Required work:
• 1. Name every year mentioned in the passage on the history of eugenics, in the order they appear.
• 2. In the passage on the history of eugenics, rewrite the paragraph beginning "By 1913, more than 29 states" as a bulleted list.
• 3. Resume the passage on the history of eugenics after its final sentence, continuing in the same style.

Selected passage:
+++++

>again."
>
>The first legislative documentation of eugenics was a law passed in
>Indiana in 1907 that allowed the involuntary sterilization of patients in
>mental institutions, whom eugenicists called "defective people."
>
>"The rationale was, if these people have become wards of the state
>because they're genetically defective ... (it makes) most economic sense to
>sterilize and cut off these problems at the source," Garland Allen, a
>professor of biology at Washington University in St. Louis, said.
>
>By 1913, more than 29 states had laws against interracial marriages.
>Penalties included fines up to $2,000 and a prison sentence of up to 10
>years.
>
>Papers with titles like "The Deviation of Idiot Boys from Normal Boys
>in Bodily Proportion," and "Do Races Differ in Mental Capacity?" were
>published in the Eugenical News.
>
>In 1927, the Supreme Court in Buck v. Bell upheld a ruling that
>institutions could sterilize people considered "mentally defective" without
>their consent. Lombardo is writing a book about the case.

+++++

Excerpted data:
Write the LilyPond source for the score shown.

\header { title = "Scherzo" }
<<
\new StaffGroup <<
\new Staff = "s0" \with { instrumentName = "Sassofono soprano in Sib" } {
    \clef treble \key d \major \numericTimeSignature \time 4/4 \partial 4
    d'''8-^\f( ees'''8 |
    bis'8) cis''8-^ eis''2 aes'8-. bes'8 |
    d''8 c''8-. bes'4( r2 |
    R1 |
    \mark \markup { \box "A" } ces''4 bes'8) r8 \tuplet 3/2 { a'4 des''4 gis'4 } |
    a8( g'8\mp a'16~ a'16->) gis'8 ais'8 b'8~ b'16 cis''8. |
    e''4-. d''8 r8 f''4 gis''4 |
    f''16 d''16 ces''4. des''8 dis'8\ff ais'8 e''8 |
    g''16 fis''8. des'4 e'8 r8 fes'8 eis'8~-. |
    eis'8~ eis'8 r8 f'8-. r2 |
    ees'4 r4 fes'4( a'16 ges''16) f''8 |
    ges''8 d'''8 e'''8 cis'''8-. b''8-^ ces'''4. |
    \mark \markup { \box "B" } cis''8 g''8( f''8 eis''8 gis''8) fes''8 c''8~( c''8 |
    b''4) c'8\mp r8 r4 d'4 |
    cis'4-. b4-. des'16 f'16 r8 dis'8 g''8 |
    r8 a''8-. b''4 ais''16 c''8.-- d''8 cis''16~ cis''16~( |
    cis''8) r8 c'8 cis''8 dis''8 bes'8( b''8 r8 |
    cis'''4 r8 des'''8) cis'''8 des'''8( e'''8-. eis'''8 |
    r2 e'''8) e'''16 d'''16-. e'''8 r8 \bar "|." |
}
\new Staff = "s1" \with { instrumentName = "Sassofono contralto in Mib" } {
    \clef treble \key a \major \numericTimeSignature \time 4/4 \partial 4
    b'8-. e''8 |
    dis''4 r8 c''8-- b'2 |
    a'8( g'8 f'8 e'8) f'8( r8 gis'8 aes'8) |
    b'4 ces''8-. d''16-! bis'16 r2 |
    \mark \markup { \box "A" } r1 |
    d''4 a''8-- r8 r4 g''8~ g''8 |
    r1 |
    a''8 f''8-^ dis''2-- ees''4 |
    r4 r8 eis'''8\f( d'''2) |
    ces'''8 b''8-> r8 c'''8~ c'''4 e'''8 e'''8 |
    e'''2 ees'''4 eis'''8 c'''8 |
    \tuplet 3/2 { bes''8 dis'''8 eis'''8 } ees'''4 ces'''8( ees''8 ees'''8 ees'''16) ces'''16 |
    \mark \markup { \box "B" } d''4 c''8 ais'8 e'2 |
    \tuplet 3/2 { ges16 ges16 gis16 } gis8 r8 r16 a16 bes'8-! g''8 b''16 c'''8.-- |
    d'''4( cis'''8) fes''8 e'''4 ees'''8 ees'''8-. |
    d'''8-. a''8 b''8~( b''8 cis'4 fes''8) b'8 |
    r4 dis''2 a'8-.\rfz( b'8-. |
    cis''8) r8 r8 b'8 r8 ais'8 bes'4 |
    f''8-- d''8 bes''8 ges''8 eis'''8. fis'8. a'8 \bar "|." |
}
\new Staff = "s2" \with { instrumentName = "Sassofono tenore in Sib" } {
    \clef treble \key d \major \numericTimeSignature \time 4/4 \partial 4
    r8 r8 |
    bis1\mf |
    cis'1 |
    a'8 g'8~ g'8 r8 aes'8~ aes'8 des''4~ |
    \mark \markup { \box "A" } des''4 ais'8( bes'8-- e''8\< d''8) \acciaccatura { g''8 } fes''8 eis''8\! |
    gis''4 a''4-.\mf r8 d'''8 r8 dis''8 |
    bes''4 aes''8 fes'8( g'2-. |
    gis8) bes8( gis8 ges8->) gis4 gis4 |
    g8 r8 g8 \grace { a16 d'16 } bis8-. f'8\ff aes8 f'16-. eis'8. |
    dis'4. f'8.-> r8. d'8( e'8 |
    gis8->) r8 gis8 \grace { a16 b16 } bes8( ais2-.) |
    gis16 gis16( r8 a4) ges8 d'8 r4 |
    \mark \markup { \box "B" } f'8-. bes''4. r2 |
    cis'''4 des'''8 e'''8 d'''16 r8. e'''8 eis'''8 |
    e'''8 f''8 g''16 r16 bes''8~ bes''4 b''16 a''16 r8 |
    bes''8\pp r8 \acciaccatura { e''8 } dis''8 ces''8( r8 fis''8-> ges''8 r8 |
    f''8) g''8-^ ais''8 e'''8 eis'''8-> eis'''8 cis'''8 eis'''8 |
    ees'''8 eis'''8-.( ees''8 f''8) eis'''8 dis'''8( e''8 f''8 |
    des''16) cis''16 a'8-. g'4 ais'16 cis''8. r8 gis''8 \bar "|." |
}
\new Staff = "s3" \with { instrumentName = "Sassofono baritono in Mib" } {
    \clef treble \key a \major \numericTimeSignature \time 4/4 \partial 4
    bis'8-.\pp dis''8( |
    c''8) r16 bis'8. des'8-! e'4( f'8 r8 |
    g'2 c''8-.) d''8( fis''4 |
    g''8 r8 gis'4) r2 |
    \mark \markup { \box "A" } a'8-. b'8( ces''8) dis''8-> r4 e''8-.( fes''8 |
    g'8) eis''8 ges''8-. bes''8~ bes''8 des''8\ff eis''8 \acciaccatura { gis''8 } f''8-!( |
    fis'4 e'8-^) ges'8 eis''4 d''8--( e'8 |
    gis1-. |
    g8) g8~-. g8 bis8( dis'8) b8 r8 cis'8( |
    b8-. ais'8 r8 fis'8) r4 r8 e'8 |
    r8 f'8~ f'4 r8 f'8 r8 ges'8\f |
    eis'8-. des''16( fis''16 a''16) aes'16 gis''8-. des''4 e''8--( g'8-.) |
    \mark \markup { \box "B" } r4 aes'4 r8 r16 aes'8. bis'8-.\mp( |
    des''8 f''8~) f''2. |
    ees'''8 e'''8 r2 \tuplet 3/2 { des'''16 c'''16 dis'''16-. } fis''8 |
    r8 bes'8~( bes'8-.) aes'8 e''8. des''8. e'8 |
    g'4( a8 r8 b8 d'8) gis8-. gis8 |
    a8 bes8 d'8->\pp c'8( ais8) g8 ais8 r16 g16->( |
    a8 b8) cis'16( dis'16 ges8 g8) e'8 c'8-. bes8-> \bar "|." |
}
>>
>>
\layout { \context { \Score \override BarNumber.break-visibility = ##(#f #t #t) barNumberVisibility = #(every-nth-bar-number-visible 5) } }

+++++

Answer list:
• 1. 1907, 1913, 1927

• 2.
- By 1913: more than 29 states had laws against interracial marriages
- Penalties: fines up to $2,000 and prison sentences of up to 10 years

• 3.
>
>By 1930, at least 15,000 Americans had been involuntarily sterilized.
>The number totaled nearly 50,000 before the last eugenics law was taken off
>the books in the 1970s.
>
>Even in 1927 there were many serious critics of eugenics, Lombardo
>said. Still, because those beliefs were supposedly based on science, they
>became part of the law for over 50 years in the United States.
>
>Genetic science was respected at the time because animal and plant
>genetics -- i.e., breeding -- was making great strides. Breeding humans was
>the next genetic revolution, some scientists thought. The idea was taken
>seriously enough to feature "best bred" families at state fairs alongside
>the strongest cattle.
>
>"The eugenic argument, which claimed to be a science, only gave a sort
>of scientific gloss to a lot of ideas that were floating around in society
>that essentially had some economic basis," said David Micklos, director of
>the DNA Learning Center at Cold Spring Harbor Laboratories in Long Island,
>New York. The Cold Spring lab was a hotbed for eugenics in its heyday, and
>housed the first eugenics institute.
>
>Blaming other races or the mentally disabled for economic problems got
>a de facto stamp of approval from this so-called science.
>
>Today, with the completion of the human genome map, genetic science is
>once again being put on a pedestal.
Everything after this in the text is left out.